Trey le abrió la puerta.
—Dije que no solía verla, pero sí veo algunos programas.
—Nunca estúpidos, asumo.
—No, nunca estúpidos —sonrió él y su sonrisa la dejó sin respiración.
Durante unos segundos, se quedaron en silencio, mirándose a los ojos, hasta que los pasos de alguien rompieron el encantamiento.
Trey y Callie se apartaron a toda prisa, como dos adolescentes a los que acabaran de pillar «in fraganti».
—Callie, acabo de ver a Doug —dijo Jimmy Dimarinno, la levantó en volandas y dio una vuelta—. Va a recuperarse muy deprisa. ¡Me alegro tanto! Desde que me enteré que se trataba de un tumor lo he pasado tan mal —la dejó de nuevo en el suelo—. No podía quitármelo de la cabeza. ¿Recuerdas cuando jugábamos al escondite con él? Doug fue el que nos enseñó…
—Yo tengo que ir a ver a la familia de mi paciente —dijo Trey con impaciencia y un tono de voz excesivamente duro.
Callie y Jimmy lo miraron. Luego se dieron cuenta de que estaban en mitad de la puerta bloqueando el paso.

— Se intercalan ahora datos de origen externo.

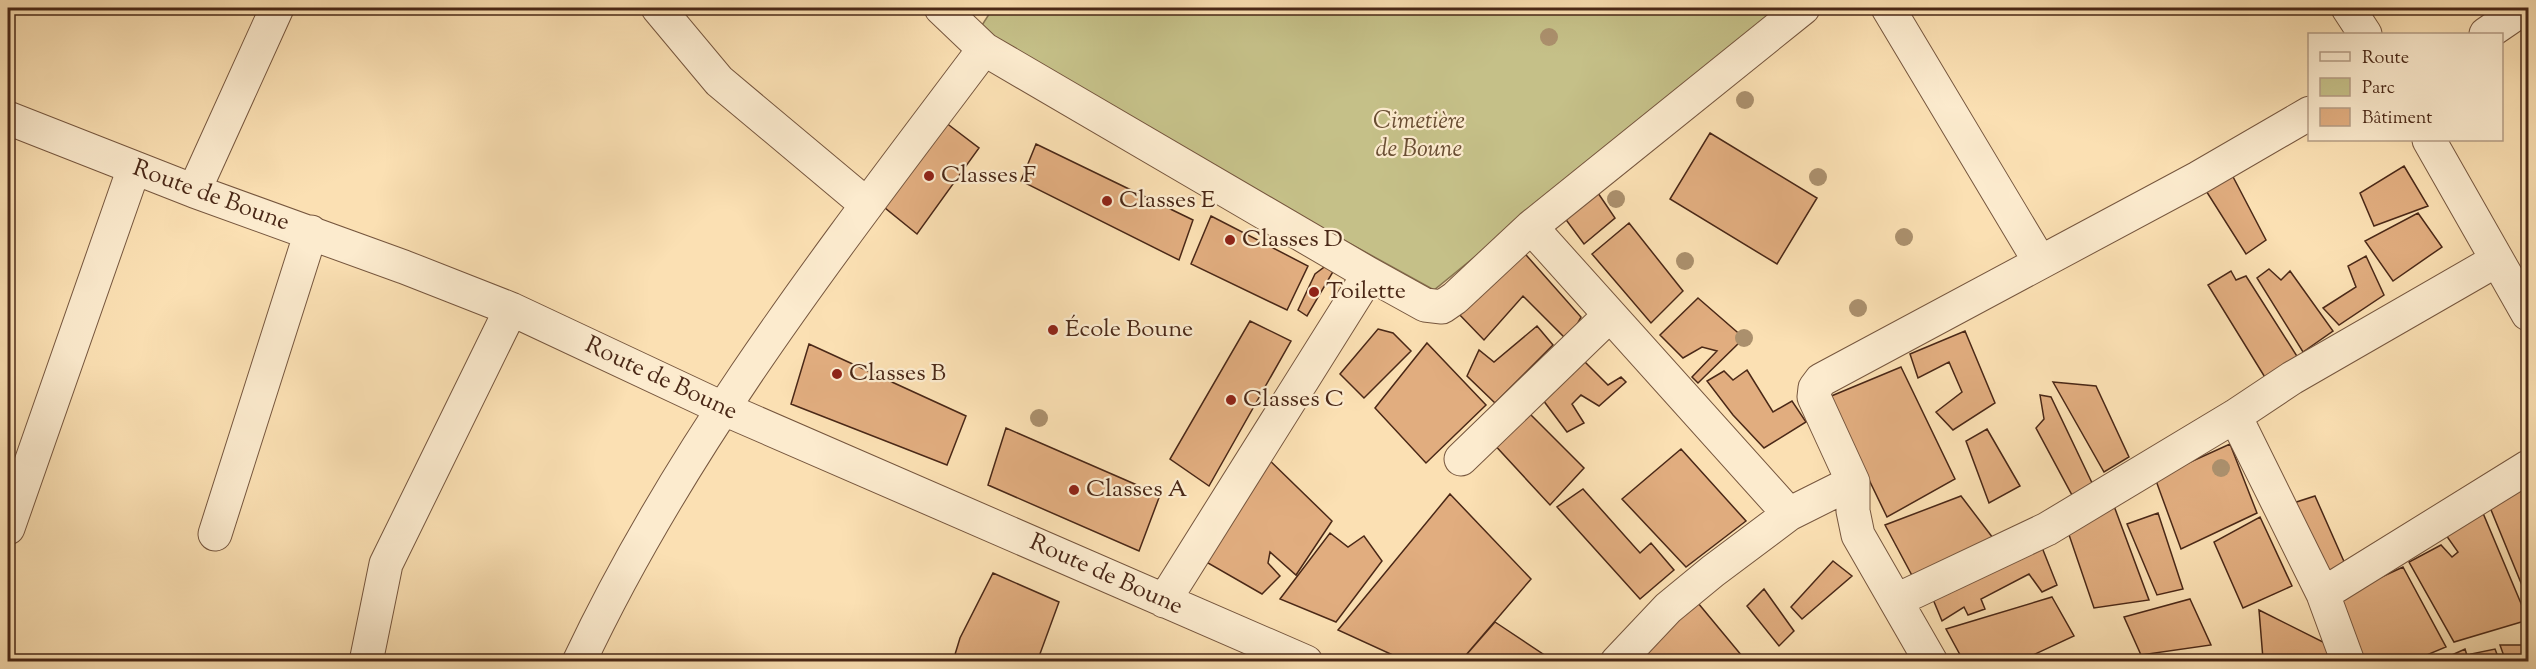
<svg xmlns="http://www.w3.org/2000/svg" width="2536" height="669" viewBox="0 0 2536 669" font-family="'Sorts Mill Goudy',serif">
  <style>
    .green { fill: #c5c088; stroke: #887450; stroke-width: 1.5 }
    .building { fill: #e1ad7f; stroke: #4a2817; stroke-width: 1.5 }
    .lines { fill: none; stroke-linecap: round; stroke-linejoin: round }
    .minor-casing { stroke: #76563e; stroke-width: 35 }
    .minor { stroke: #fcebce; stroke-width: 33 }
    .tree { fill: #ab906d }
    .poi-dot { fill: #8f2418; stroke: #fcebce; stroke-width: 2 }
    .labels { text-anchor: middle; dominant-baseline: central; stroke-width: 4.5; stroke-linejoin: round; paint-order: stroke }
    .park-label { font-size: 24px; font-style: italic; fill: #694e33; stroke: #fcebce }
    .poi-label { font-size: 24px; fill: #4a2817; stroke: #fcebce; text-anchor: start }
    .street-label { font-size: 24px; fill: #4a2817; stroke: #fcebce }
  </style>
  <rect width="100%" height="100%" fill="#fbe0b3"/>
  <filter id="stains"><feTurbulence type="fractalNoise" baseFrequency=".00333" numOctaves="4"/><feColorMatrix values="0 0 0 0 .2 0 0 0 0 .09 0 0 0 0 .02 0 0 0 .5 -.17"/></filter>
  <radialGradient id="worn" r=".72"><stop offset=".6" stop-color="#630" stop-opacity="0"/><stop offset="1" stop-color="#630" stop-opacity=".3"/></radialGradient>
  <path class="green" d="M993 8H1781L1434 290 975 36Z"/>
  <path class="building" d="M941 119 979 148 917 234 879 203Z
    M1710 133 1817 198 1777 264 1670 199Z
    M1036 144 1193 220 1179 260 1021 181Z
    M2404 166 2428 206 2374 226 2360 193Z
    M2230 171 2266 240 2246 254 2203 186Z
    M1598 193 1615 218 1584 244 1561 213Z
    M2418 213 2442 247 2393 281 2365 241Z
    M1211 216 1308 266 1287 310 1191 264Z
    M1629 223 1683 291 1651 323 1592 254Z
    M1519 247 1581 317 1568 341 1523 296 1484 340 1456 311Z
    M2366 256 2384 295 2339 325 2323 308 2356 287 2348 266Z
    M1327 265 1334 270 1307 316 1298 310 1315 274Z
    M2269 269 2281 280 2290 271 2333 331 2303 352 2257 278Z
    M2231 271 2236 280 2246 276 2300 361 2266 379 2208 285Z
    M1698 298 1744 338 1698 383 1692 377 1717 351 1702 347 1683 358 1660 335Z
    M1250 321 1291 341 1209 486 1170 459Z
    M1537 326 1553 345 1495 403 1467 376 1479 350 1494 362Z
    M1378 329 1393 333 1411 351 1364 398 1340 374Z
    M1965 331 1995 403 1953 430 1936 412 1962 392 1949 362 1918 378 1910 354Z
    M1427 343 1486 405 1426 463 1375 408Z
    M809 344 966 416 947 465 791 404Z
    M1582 359 1608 385 1621 377 1626 382 1599 406 1581 395 1572 404 1584 423 1567 432 1540 396Z
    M1901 367 1955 479 1887 517 1829 397Z
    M1747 370 1773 412 1792 401 1806 422 1764 448 1733 415 1707 381 1724 371 1733 380Z
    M2053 382 2096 386 2129 457 2104 472Z
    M2040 395 2051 397 2094 487 2072 495 2036 428 2044 419Z
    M1523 407 1584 468 1550 505 1491 441Z
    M1006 428 1160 495 1139 551 988 485Z
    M1987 429 2020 486 1989 503 1966 441Z
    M2230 444 2257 513 2181 549 2155 478Z
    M1681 449 1746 521 1686 567 1622 499Z
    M1263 454 1332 521 1296 575 1270 552 1268 563 1280 576 1262 594 1201 559Z
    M2528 486V600L2489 505Z
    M1583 489 1640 553 1651 543 1674 570 1640 599 1557 507Z
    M1450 494 1531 579 1460 662H1408L1338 630Z
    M1961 496 1993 538 1915 581 1885 525Z
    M2315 496 2346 566 2315 577 2281 507Z
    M2114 506 2149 600 2094 608 2066 526Z
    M2480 506 2528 620 2454 642 2409 562 2441 545 2452 557 2458 552 2441 528Z
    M2158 513 2183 589 2157 595 2127 524Z
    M2260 517 2292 586 2243 608 2214 542Z
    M1330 533 1348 547 1364 536 1382 561 1336 622 1280 599Z
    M2039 540 2057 585 2042 592 2029 574 1981 599 1985 609 1968 615 1964 607 1942 621 1930 592Z
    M1833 561 1852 576 1802 619 1791 607Z
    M2403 567 2446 647 2410 662H2358L2334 599Z
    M993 573 1059 602 1037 662 953 661 960 638Z
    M1764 589 1794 631 1779 646 1747 606Z
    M2052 597 2074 636 2018 662H1964L1946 629Z
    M2190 599 2211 645 2141 655 2124 617Z
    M1698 603 1747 662H1637L1633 656Z
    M2259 610 2329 645 2334 662H2275L2263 659Z
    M1495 622 1555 662H1460Z
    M2500 645H2528V662H2506Z
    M2465 649 2469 662H2455L2452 655Z
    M2495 649 2500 662H2474L2471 654Z
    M2218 657H2240L2244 662H2219Z"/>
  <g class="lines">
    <g class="minor-casing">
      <path id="minor" d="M658 8 719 81 867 205
        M941 8 984 49 1369 274 1425 305 1442 307 1455 298 1531 227 1803 8
        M1888 8 2040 262
        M2348 8 2365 34
        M2486 34 2524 8
        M8 118 194 191 404 267 511 309 722 408 1306 662
        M2429 140 2528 314
        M194 191 277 8
        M1531 227 1789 514
        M2235 416 2323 594 2348 662
        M1461 459 1609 316
        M8 528 134 168
        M215 534 311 232
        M2323 594 2528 467
        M1897 600 2047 529 2235 416 2292 378 2497 260
        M1164 601 1369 274
        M366 662 386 564 511 309
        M579 662C684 439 837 245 984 49
        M1617 662 1668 608 1713 571 1789 514 1853 482
        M1931 662 1858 535 1853 511V482L1814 397 1815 388 1821 380 2198 178 2310 113"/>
    </g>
    <use href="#minor" class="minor"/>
  </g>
  <g class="tree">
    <circle cx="1549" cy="37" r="9"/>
    <circle cx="1745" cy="100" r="9"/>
    <circle cx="1818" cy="177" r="9"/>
    <circle cx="1616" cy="199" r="9"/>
    <circle cx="1904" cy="237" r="9"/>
    <circle cx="1685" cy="261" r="9"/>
    <circle cx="1858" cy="308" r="9"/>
    <circle cx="1744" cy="338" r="9"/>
    <circle cx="1039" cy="418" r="9"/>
    <circle cx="2221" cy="468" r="9"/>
  </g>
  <g class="poi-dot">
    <circle cx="929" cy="176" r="6"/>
    <circle cx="1107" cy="201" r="6"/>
    <circle cx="1230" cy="240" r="6"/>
    <circle cx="1314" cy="292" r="6"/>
    <circle cx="1053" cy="330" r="6"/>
    <circle cx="837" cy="374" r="6"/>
    <circle cx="1231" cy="400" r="6"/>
    <circle cx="1074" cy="490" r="6"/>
  </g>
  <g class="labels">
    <g class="park-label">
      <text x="1419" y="122">Cimetière<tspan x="1419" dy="28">de Boune</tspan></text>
    </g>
    <g class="poi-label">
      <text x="941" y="176">Classes F</text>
      <text x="1119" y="201">Classes E</text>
      <text x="1242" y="240">Classes D</text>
      <text x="1326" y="292">Toilette</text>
      <text x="1065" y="330">École Boune</text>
      <text x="849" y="374">Classes B</text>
      <text x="1243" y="400">Classes C</text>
      <text x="1086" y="490">Classes A</text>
    </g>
    <g class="street-label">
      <text transform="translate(211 196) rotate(20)">Route de Boune</text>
      <text transform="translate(661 379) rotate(25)">Route de Boune</text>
      <text transform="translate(1106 575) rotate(24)">Route de Boune</text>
    </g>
  </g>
  <rect width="2536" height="669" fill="none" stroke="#fbe0b3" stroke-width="30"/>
  <rect x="9" y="9" width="2518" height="651" fill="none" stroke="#4a2817" stroke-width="3"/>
  <rect x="15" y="15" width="2506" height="639" fill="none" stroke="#4a2817" stroke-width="1.5"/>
  <rect x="2308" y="33" width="195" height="108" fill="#fcebce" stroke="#b59d85" stroke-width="1.5"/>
  <rect x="2320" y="52" width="30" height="9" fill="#fcebce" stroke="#b59d85" stroke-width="1.5"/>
  <text x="2362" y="63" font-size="18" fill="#4a2817">Route</text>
  <rect x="2320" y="78" width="30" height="18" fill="#c5c088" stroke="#b59d85" stroke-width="1.5"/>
  <text x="2362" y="93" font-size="18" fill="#4a2817">Parc</text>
  <rect x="2320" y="108" width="30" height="18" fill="#e1ad7f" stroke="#b59d85" stroke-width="1.5"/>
  <text x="2362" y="123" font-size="18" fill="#4a2817">Bâtiment</text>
  <rect width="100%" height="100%" filter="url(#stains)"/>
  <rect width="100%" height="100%" fill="url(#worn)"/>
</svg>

—Lo siento, doctor Weldon —dijo Jimmy, mientras se apartaba de su camino. Extendió la mano para presentarse—. Soy Jimmy Dimarinno y…
—Sé quién es usted —lo interrumpió Trey, ignorando la mano que acababa de tenderle.
Había visto a aquel joven médico con Callie demasiadas veces. También había observado que siempre charlaban y se reían, en los pasillos, en la cafetería.
«Parecen disfrutar mucho de su mutua compañía», pensó, y trató de acallar de inmediato su petulante pensamiento.
—Jimmy y yo crecimos juntos —dijo Callie para llenar el repentino silencio—. Nuestras familias son amigas y todavía vecinas…
Callie se ruborizó al darse cuenta de que estaba balbuceando y de que Trey parecía impacientarse cada vez más, eso sin mencionar el palpable aburrimiento que debía causarle la trivial información que ella le estaba dando.
—Lo he visto operar varias veces y estaba muy interesado en verlo hoy. Pero no he podido, porque…
Trey pasó de largo a su lado y se dirigió hacia la sala de espera sin decir ni una sola palabra.
Jimmy y Callie intercambiaron miradas.
—¡Vaya, creo que está furioso! —dijo Jimmy—. ¿Qué he hecho?
—Simplemente tiene prisa por hablar con la familia, no te preocupes. Vente, vamos a ver a los Radocay.
Lo agarró de la mano y se dirigieron a la sala de espera que estaba al final del corredor.